Dans cette circonscription politique, ses adversaires n’ont pas manqué d’user de cet argument, plus ou moins discrètement, dans lors d’un récent meeting à Obala. « C’était un jeu à Yaoundé 6. Nos propres frères soudés par la volonté conjointe de se déployer dans un marché politique rude là-bas, veulent ensevelir le leadership de Eyebe Ayissi sous des amas de mots cotonneux et creux. Chacun y a vu une tactique politicienne de ces gens pour préparer la suite», souligne de son côté un élu du Mfoundi. A comprendre qu’il s’agit, de part et d’autre, de submerger la question des intérêts en alimentant pour les uns des terreurs « identitaires », en vitupérant pour les autres des pulsions « réactionnaires ». « C’est cette réalité que les gens ont exploité à Yaoundé 6. Dresser chez soi les plans impeccables d’une guerre apparemment sans haine et sans « bavures » et confier la tâche de la mener au Comité central en fonction des inclinations, des méthodes et des exigences propres à faire tomber un adversaire », appuie Fabien Elono Ndoumou.

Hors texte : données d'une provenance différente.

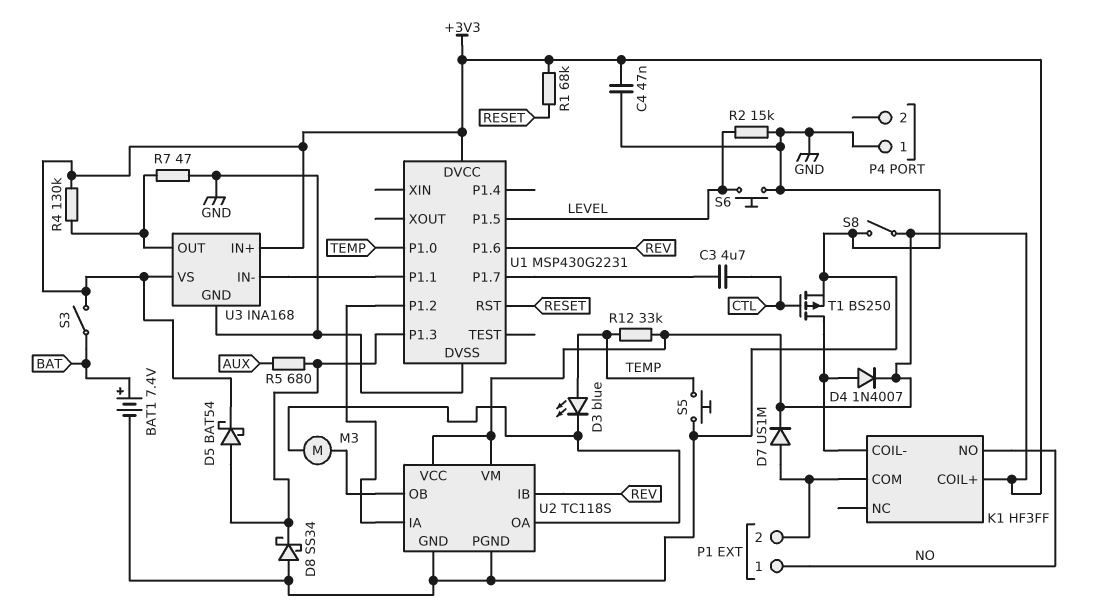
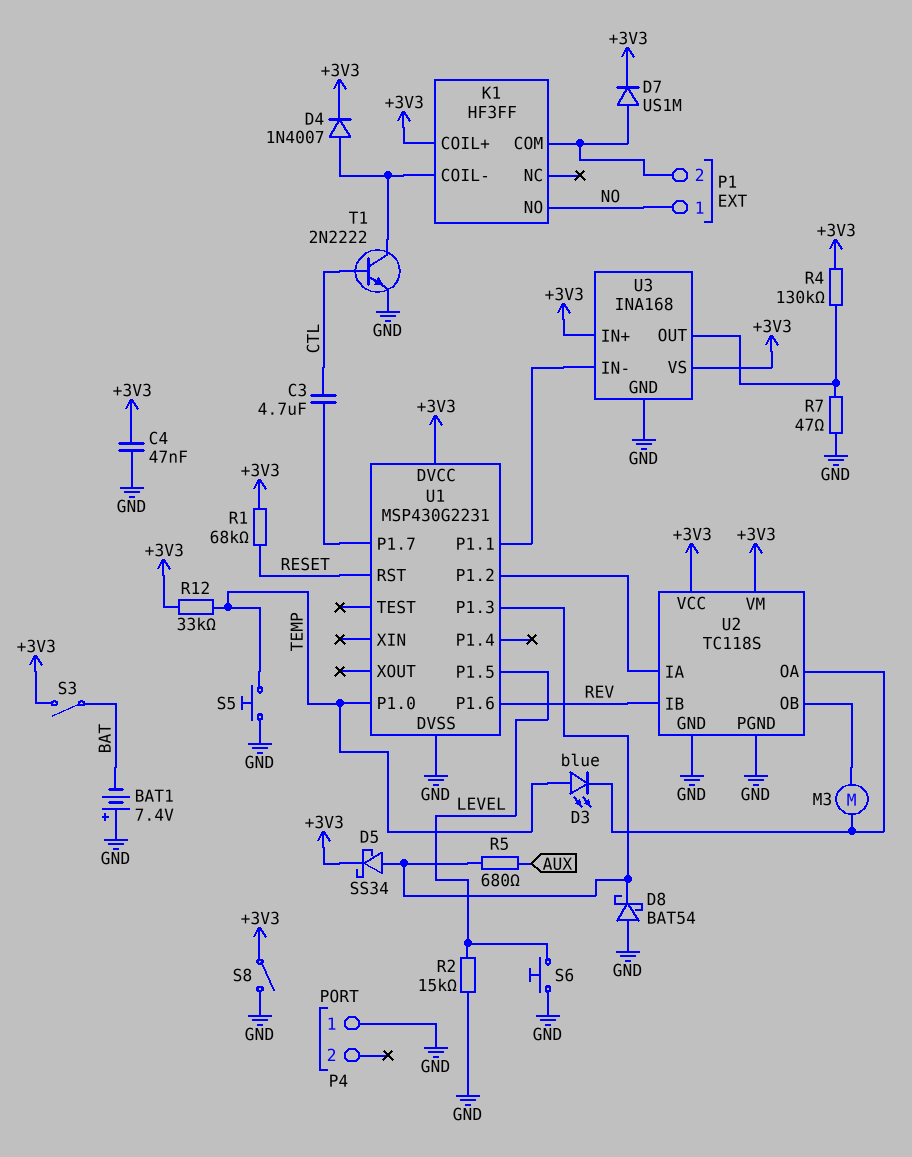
BAT1: 7.4V (plus BAT, minus GND) -> 7.4V (plus GND, minus BAT)
D5: schottky BAT54 (A U1/P1.3, K +3V3) -> schottky SS34 (A U1/P1.3, K +3V3)
D8: schottky SS34 (A GND, K U1/P1.3) -> schottky BAT54 (A GND, K U1/P1.3)
T1: PMOS BS250 (G CTL, D K1/COIL-, S GND) -> NPN 2N2222 (B CTL, C K1/COIL-, E GND)

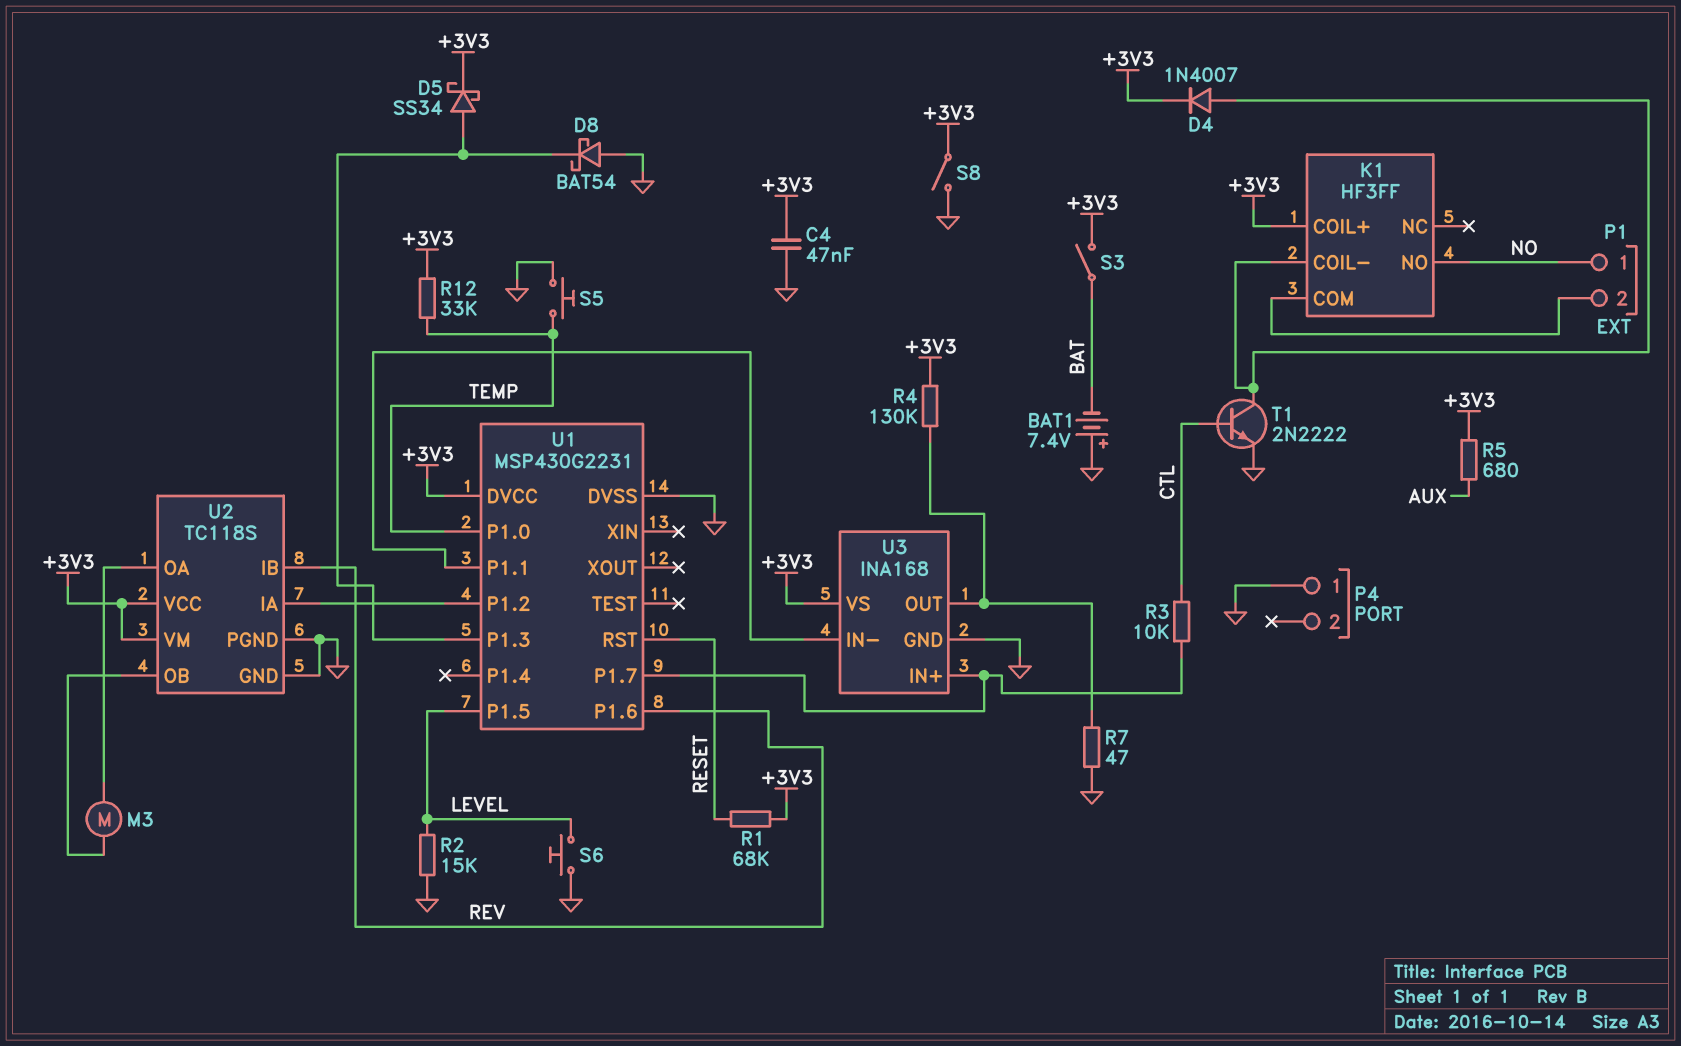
C3: 4.7uF (CTL, U1/P1.7) -> none
D3: LED blue (A TEMP, K U2/OA) -> none
D7: diode US1M (A K1/COM, K +3V3) -> none
R3: none -> 10k (CTL, U1/P1.7)
R5: 680 (AUX, U1/P1.3) -> 680 (+3V3, AUX)
U3 pin IN+: +3V3 -> U1/P1.7

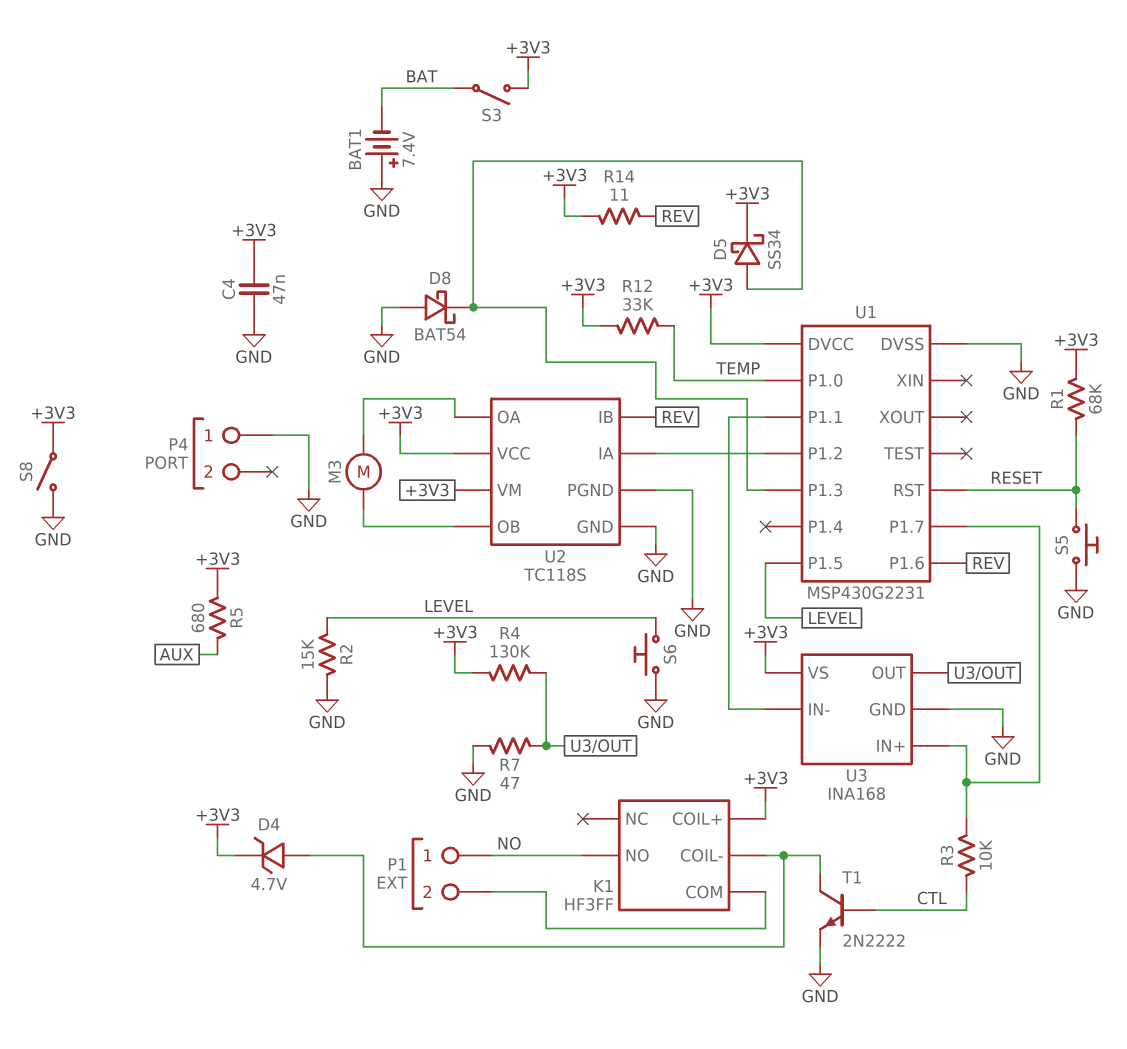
D4: diode 1N4007 (A K1/COIL-, K +3V3) -> zener 4.7V (A K1/COIL-, K +3V3)
R14: none -> 11 (+3V3, REV)
S5: button (GND, TEMP) -> button (GND, RESET)

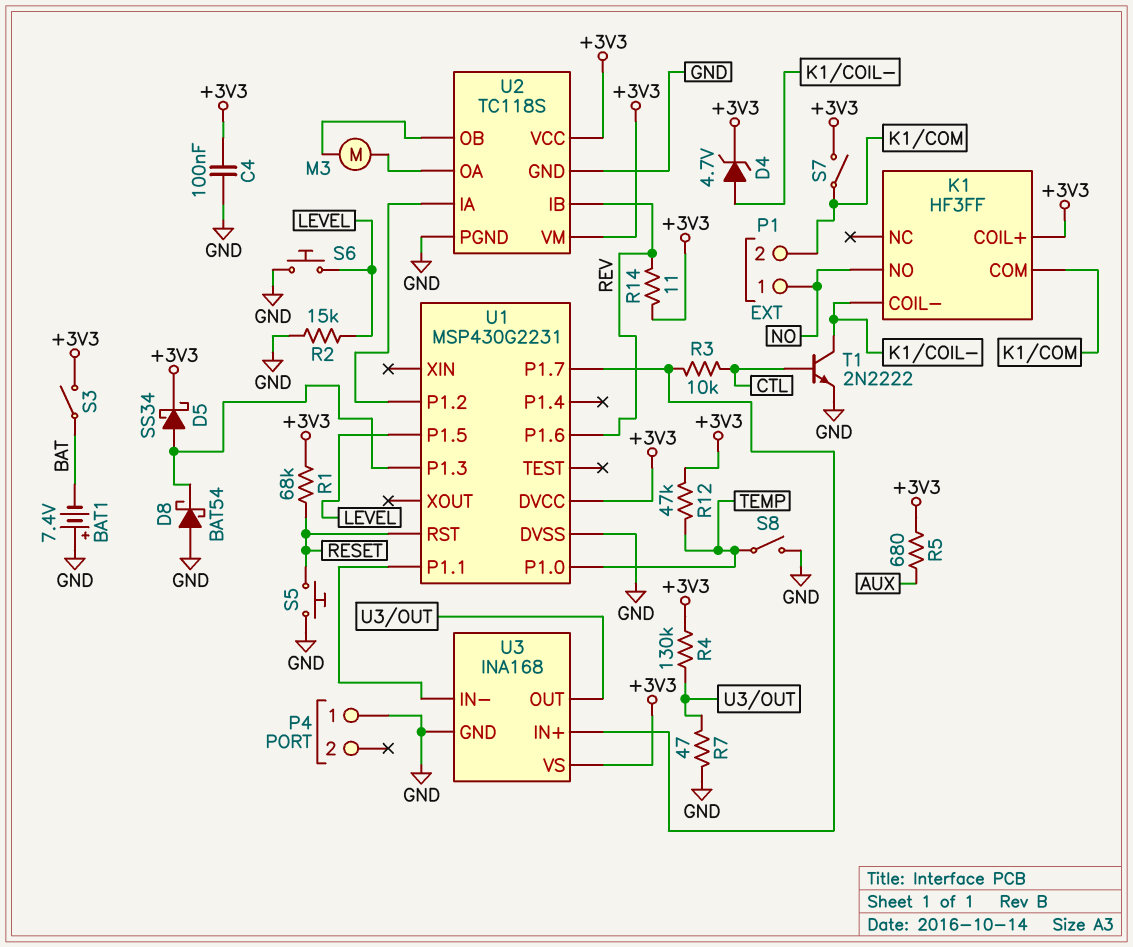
C4: 47nF (+3V3, GND) -> 100nF (+3V3, GND)
R12: 33k (+3V3, TEMP) -> 47k (+3V3, TEMP)
S7: none -> switch (+3V3, K1/COM)
S8: switch (+3V3, GND) -> switch (GND, TEMP)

C’est que, après avoir usé, non sans succès à une certaine époque, du ressort géopolitique anti- Eyebe, beaucoup n’ont pas résisté à la tentation d’abattre la carte ultime de l’affrontement sur un terrain neutre.
Au fil des anecdotes et analyses constituant cet aspect, il y en a qui se frottent les mains face à la posture du « loser du 09 juin à Yaoundé 6 ». Elle permet de mieux comprendre les traits profonds d’un système politique qui se vit pour ses protagonistes comme « une situation de compétition permanente ». En effet, elle permet de citer les personnalités qui ne se situent pas résolument en marge des calculs politiciens.

« N’ayant pas franchi le pas consistant à s’implanter localement, au destin atypique dans une culture politique où l’enracinement constitue une valeur tangible, on peut explorer d’autres pistes. Et c’est le cas de ce qui s’est passé à Yaoundé 6 pour mettre Eyebe Ayissi à l’épreuve », argue-t-on dans l’entourage de Jean Nkuete. Là-bas, on n’est pas loin de penser que, des hommes obstinés à s’imposer dans le paysage politicien ont reçu l’onction du SG du RDPC eu égard au retentissement médiatique de l’échec de Eyebe Ayissi. « Parce que conscients qu’un tel désaveu politique fait l’objet d’une médiatisation croissante, en particulier dans une phase critique, ces gens se gargarisent aujourd’hui que l’image de Eyebe Ayissi s’accompagne d’un foisonnement de commentaires et d’analyses a posteriori qui sont répercutés au niveau du président national», analyse Fabien Elono Ndoumou.